The equity market is beginning to see a “fits-and-starts” recovery amid hopes that the Federal Reserve may soon start to pivot or at least pause in light of a thaw down in inflationary pressure.
What Happened: CNBC’s “Mad Money” host Jim Cramer on Monday noted that a few cyclical stocks have “caught fire” recently, and these “cyclical smokestack” stocks could be worth owning.
Cyclical stocks are those whose prices vary depending on the macroeconomic conditions and business cycles. Given the earnings of cyclical companies are tied to the fortunes of the economy, conventional wisdom dictates that investors should stay away from them in a recessionary environment, Cramer said. However, this time around, the Fed’s rate hikes are impacting tech stocks and speculative assets such as cryptocurrencies, he added.
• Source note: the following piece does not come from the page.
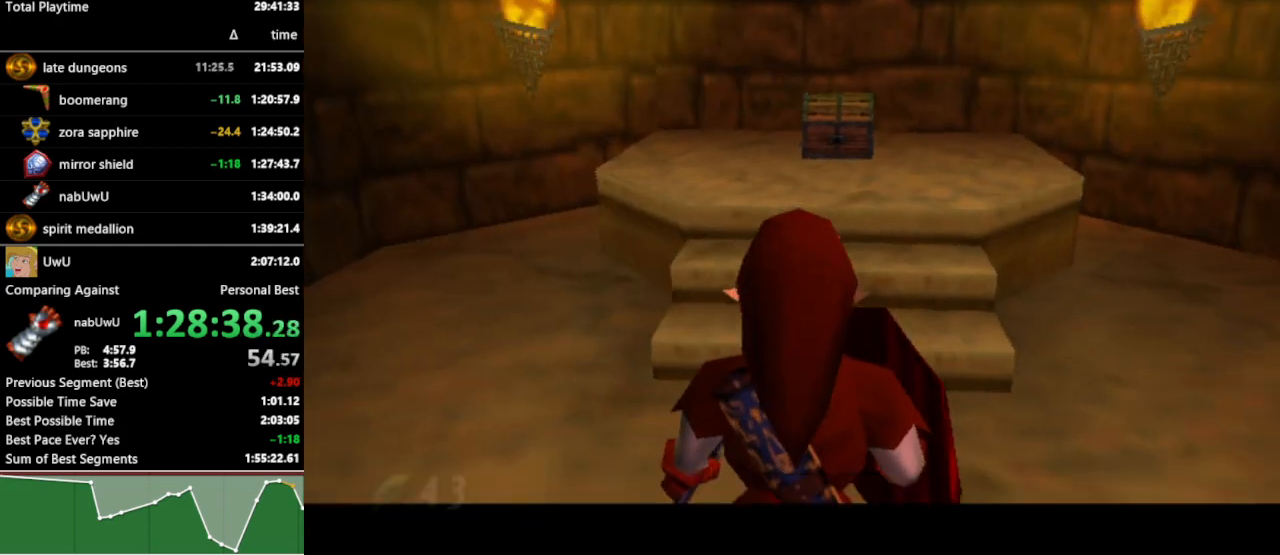
{"buttons": ["A"], "left_stick": "up", "right_stick": "center", "events": [[300, "A", "down"], [400, "A", "up"], [467, "A", "down"]]}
“That means it’s possible the central bank doesn’t need to raise rates enough for industrial stocks to also get crushed,” the stock picker said.
He also sees secular trends such as the travel boom and favorable legislation pushing these stocks higher.
“These are great companies that have positioned themselves in some terrific end markets and dominated their industries to the point where potential customers have no choice but to turn to them,” Cramer said.
Cramer’s Cyclical Stock Picks:
he CNBC host recommended buying the following cyclical stocks:
- Boeing Company BA
- Caterpillar, Inc. CAT
- Deere & Co. DE
- Dow, Inc. DOW
- Honeywell International, Inc. HON
- Nucor Corporation NUE
Boeing and Honeywell have exposure to aerospace and could be beneficiaries of the travel boom, Cramer said. He expects Caterpillar, Deere and Nucor to capitalize on the Biden administration’s infrastructure bill.
Price Action: The Vanguard Industrials Index Fund VIS ended Friday’s session down 0.69% at $185.88, according to Benzinga Pro data.